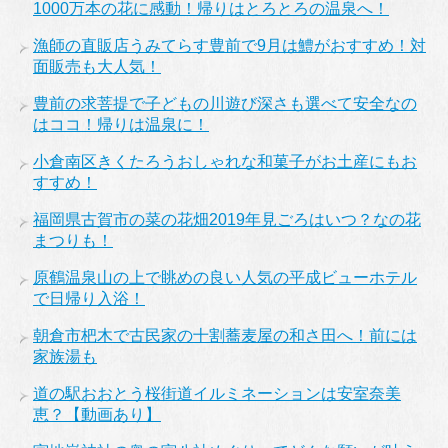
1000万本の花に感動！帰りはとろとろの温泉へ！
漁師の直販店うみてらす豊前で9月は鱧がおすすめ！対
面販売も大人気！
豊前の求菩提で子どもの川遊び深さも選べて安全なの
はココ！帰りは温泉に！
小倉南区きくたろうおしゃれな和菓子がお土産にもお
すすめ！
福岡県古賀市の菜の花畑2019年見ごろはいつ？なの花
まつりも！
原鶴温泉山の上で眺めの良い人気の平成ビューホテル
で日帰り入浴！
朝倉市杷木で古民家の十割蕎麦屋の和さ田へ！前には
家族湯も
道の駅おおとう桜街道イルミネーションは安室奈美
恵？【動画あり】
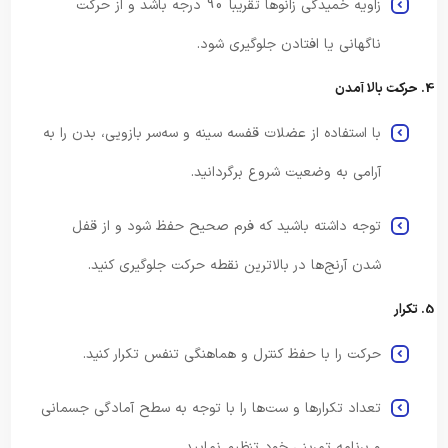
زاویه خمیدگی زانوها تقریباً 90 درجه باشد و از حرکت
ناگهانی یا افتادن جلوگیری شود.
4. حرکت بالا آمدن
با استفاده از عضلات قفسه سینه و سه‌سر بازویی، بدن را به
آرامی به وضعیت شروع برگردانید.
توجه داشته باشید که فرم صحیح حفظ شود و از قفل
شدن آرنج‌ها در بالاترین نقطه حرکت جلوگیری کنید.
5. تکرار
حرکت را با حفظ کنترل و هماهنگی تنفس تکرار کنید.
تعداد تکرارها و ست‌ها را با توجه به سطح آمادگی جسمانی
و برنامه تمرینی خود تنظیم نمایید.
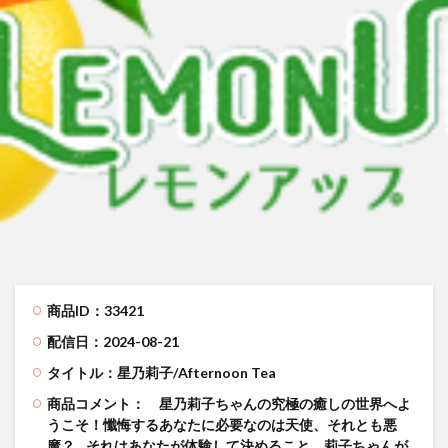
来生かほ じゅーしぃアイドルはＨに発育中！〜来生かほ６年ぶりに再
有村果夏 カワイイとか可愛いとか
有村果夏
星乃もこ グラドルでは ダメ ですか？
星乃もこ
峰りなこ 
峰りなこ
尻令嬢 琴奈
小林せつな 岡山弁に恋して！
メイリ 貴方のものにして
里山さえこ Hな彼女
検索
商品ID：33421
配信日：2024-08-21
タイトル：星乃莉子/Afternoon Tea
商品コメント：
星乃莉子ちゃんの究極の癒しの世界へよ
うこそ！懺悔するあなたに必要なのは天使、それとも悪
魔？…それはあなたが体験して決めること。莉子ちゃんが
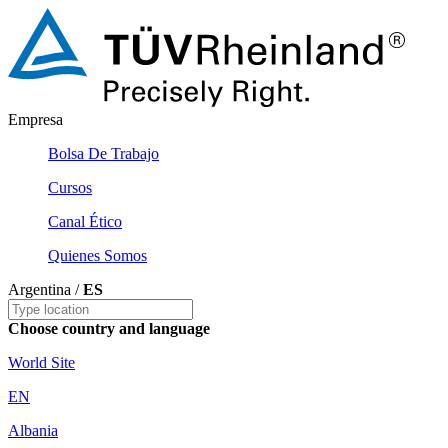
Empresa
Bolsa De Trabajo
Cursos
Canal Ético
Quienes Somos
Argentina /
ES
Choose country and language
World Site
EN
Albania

Problem description → Write out the material above exactly; no pictures.

Answer section →
1000万本の花に感動！帰りはとろとろの温泉へ！
漁師の直販店うみてらす豊前で9月は鱧がおすすめ！対
面販売も大人気！
豊前の求菩提で子どもの川遊び深さも選べて安全なの
はココ！帰りは温泉に！
小倉南区きくたろうおしゃれな和菓子がお土産にもお
すすめ！
福岡県古賀市の菜の花畑2019年見ごろはいつ？なの花
まつりも！
原鶴温泉山の上で眺めの良い人気の平成ビューホテル
で日帰り入浴！
朝倉市杷木で古民家の十割蕎麦屋の和さ田へ！前には
家族湯も
道の駅おおとう桜街道イルミネーションは安室奈美
恵？【動画あり】
زاویه خمیدگی زانوها تقریباً 90 درجه باشد و از حرکت
ناگهانی یا افتادن جلوگیری شود.
4. حرکت بالا آمدن
با استفاده از عضلات قفسه سینه و سه‌سر بازویی، بدن را به
آرامی به وضعیت شروع برگردانید.
توجه داشته باشید که فرم صحیح حفظ شود و از قفل
شدن آرنج‌ها در بالاترین نقطه حرکت جلوگیری کنید.
5. تکرار
حرکت را با حفظ کنترل و هماهنگی تنفس تکرار کنید.
تعداد تکرارها و ست‌ها را با توجه به سطح آمادگی جسمانی
و برنامه تمرینی خود تنظیم نمایید.
来生かほ じゅーしぃアイドルはＨに発育中！〜来生かほ６年ぶりに再
有村果夏 カワイイとか可愛いとか
有村果夏
星乃もこ グラドルでは ダメ ですか？
星乃もこ
峰りなこ 
峰りなこ
尻令嬢 琴奈
小林せつな 岡山弁に恋して！
メイリ 貴方のものにして
里山さえこ Hな彼女
検索
商品ID：33421
配信日：2024-08-21
タイトル：星乃莉子/Afternoon Tea
商品コメント：
星乃莉子ちゃんの究極の癒しの世界へよ
うこそ！懺悔するあなたに必要なのは天使、それとも悪
魔？…それはあなたが体験して決めること。莉子ちゃんが
Empresa
Bolsa De Trabajo
Cursos
Canal Ético
Quienes Somos
Argentina /
ES
Choose country and language
World Site
EN
Albania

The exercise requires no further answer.